Meetings of any length should include appropriate access breaks.

Left Unity needs to actively promote workers’ education and similar initiatives to empower those who have had less access to formal education. The party as a whole, and branches, need to develop party education for the same purpose.

 4. Amendments to Left Unity constitution

Clause 3, Membership, subhead (f): “abides by the principles and guidelines of behaviour set out in the safer spaces policy (appendix 1)” – Delete.

Clause 10, Direct democratic participation …,subhead (d): “All discussion and debate will be expected to be respectful and adhere to the standards of behaviour set out in the safer spaces policy (appendix 1)” – Delete.

Clauses 18, Disputes Committee, and 19, Appeals Committee:

Rewrite as follows:


Disputes Committee

(i) A Disputes Committee shall be elected annually by national ballot. This committee will consist of seven people, but shall include no members of the National Council. Its role will be to investigate disputes and complaints about the behaviour of individual party members in appropriate cases.

(ii) The Disputes Committee may form a sub-committee of at least three members to consider any one case.

(iii) The Disputes Committee shall adopt its own procedures and standing orders, subject to approval and amendment from time to time by national conference.

Appeals committee

(i) An Appeals Committee shall be elected annually by national ballot. This committee is the last stage in any disputes resolution procedure and its decisions are final.

(ii) The Appeals Committee will consist of seven people, but shall include no members of the national council or disputes committee. Its role will be to hear appeals from members against disciplinary action taken against them. The Appeals Committee may form a sub-committee of at least three members to consider any one case.

(iii) The Appeals Committee shall adopt its own procedures and standing orders, subject to approval and amendment from time to time by national conference.

Disputes and disciplinary action

(i) Individual members have the right to make complaint against other members, or LU officers or organisations, complaining of violations of this constitution or of the code of conduct (appendix 1).

(ii) The National Council may refuse any applicant for membership or take disciplinary action against an individual member. The individual concerned has a right to appeal to the appeals committee. Such action must be explained in writing to the member or potential member concerned, and such explanation must include a statement that the member or applicant is entitled to appeal to the appeals committee.
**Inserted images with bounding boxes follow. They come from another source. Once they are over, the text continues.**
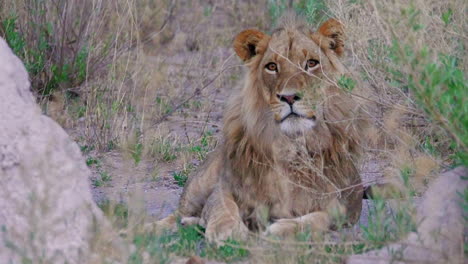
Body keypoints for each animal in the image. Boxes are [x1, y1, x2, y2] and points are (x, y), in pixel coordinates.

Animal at [157, 16, 370, 242]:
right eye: (272, 66)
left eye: (311, 63)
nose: (289, 97)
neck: (292, 145)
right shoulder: (226, 186)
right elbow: (222, 205)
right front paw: (227, 232)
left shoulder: (347, 205)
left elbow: (323, 218)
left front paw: (280, 229)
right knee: (177, 215)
(iii) Complaints should, subject to (iv) below, be dealt with at the most local possible level. Individual members’ complaints against other members of the same branch should be dealt with in that branch. Complaints between members of different branches within a region may be appropriately dealt with by the relevant regional committee. Complaints against national officers or LU organisations must be dealt with by the National Council or the Disputes Committee.
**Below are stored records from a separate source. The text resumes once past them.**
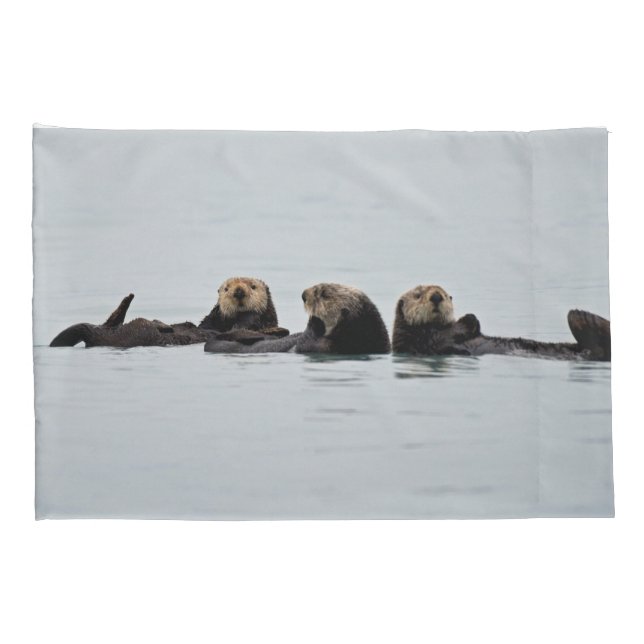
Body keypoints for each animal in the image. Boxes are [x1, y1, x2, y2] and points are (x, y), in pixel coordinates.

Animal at [49, 277, 288, 348]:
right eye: (227, 288)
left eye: (253, 287)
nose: (238, 292)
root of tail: (95, 335)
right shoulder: (212, 322)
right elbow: (206, 323)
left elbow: (251, 324)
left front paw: (251, 312)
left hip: (135, 333)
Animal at [392, 285, 610, 361]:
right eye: (418, 295)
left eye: (445, 295)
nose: (436, 297)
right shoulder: (425, 342)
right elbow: (446, 337)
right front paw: (468, 319)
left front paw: (472, 318)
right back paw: (581, 316)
(iv) A complaint or disciplinary proceeding shall be transferred from a branch to a regional committee or to the Disputes Committee, or from a regional committee to the Disputes Commmittee, on the request of the person complaining or complained against on the ground that the circumstances make a fair handling of the complaint in the branch or regional committee impossible. A branch or regional committee, or the National Council, may refer any complaint or disciplinary action which is to be dealt with before them to the Disputes Committee if it appears to them that this is required by the seriousness of the matter or if it appears to them that circumstances within the referring body make fair handling of the complaint impossible.

(v) People aggrieved by a decision, disciplinary action, or refusal to act on a complaint, by a branch, regional committee, the National Council or the Disputes Committee have the right to appeal to the Appeals Committee.

(vi) Bodies handling complaints or disciplinary actions must act in accordance with the disputes procedure (appendix 4).